In his second blog post of the series, Mike Scott explores the resource challenge facing the data center industry as the sector continues its exponential growth. Power, water and renewable energy all play a role in helping operators develop a long-term sustainable data center strategy that is truly green.

Data centers have helped to revolutionise the internet and enable the creation of a new digital world that is becoming integral to every part of modern life.

But running a data center takes a lot of resources – mainly energy, land and water – and as the sector continues its exponential growth, its negative environmental impacts are becoming more apparent.

According to the Global e-Sustainability Initiative’s Smarter 2030 report, the digital world comprises 34 billion pieces of equipment, more than 4 billion users, and with its associated network infrastructures and data centres, it is responsible for 2.3% of global greenhouse gas emissions. Data centers themselves account for 1% of the world’s electricity consumption and 0.5% of CO2 emissions.

Much of that power consumption goes towards keeping the servers housed in data centers cool. One way to do that is to use water to cool the servers in a process known as evaporative cooling, which is more energy efficient than other techniques but uses increasingly large amounts of water. But as chips become much more power intensive than they were even 18 months ago, they require ever colder temperatures to keep them cool.

The power and water consumption of data centers is so large that questions are starting to be asked about where the facilities are sited – should they be located in desert areas such as Phoenix, Arizona, where water scarcity is a real problem, or in states such as Virginia, which uses a lot of coal in its energy mix?

There are a number of tools to help customers work out the environmental footprint of their data center – Google offers a free Carbon Footprint dashboard that displays gross carbon emissions from the electricity used for any given account and it is also using machine learning and satellite analysis to help build climate solutions, so data center customers are gaining greater transparency on the impact of the facilities they use. 

Companies such as Microsoft and Facebook have committed to replace more water than they use in their data centers through measures such as fresh air cooling and running data centres at higher temperatures. 

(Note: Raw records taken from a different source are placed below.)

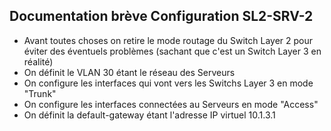 ## Documentation brève Configuration SL2-SRV-2

- Avant toutes choses on retire le mode routage du Switch Layer 2 pour éviter des éventuels problèmes (sachant que c'est un Switch Layer 3 en réalité)
- On définit le VLAN 30 étant le réseau des Serveurs
- On configure les interfaces qui vont vers les Switchs Layer 3 en mode "Trunk"
- On configure les interfaces connectées au Serveurs en mode "Access"
- On définit la default-gateway étant l'adresse IP virtuel 10.1.3.1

Data centers are increasingly turning to renewable power to help decarbonise their energy use – the biggest companies such as Google, Amazon and Microsoft have been procuring huge amounts of renewable energy capacity directly for their own use, but that is not an option for everyone. Other users are looking to reduce their impact by using green power purchase agreements. However, it can be difficult to find out how much of your energy is actually clean, so there is a risk of greenwashing, particularly as the sources of energy become more transparent, just at the time when scrutiny is growing over companies’ green claims.

Meanwhile, the Nordic countries have attracted a number of data center operators because the cool temperatures help with counteracting the heat from the servers and a high proportion of the region’s energy is renewable, while water is plentiful. However, few jurisdictions can say with any confidence that they are 100% renewable. Iceland is one. Its abundance of cheap, green, renewable geothermal and hydroelectric power, and its central location between mainland Europe and the US make it an ideal location for data center facilities, and a number have opened and expanded in recent years.

Data is becoming further disaggregated so that those applications that are latency insensitive flow towards the most efficient data centers, while edge computing is located closer to where it is needed. As a result, there will be a shift away from the traditional regional campus approach to data centers and facilities in locations such as Iceland will come into their own.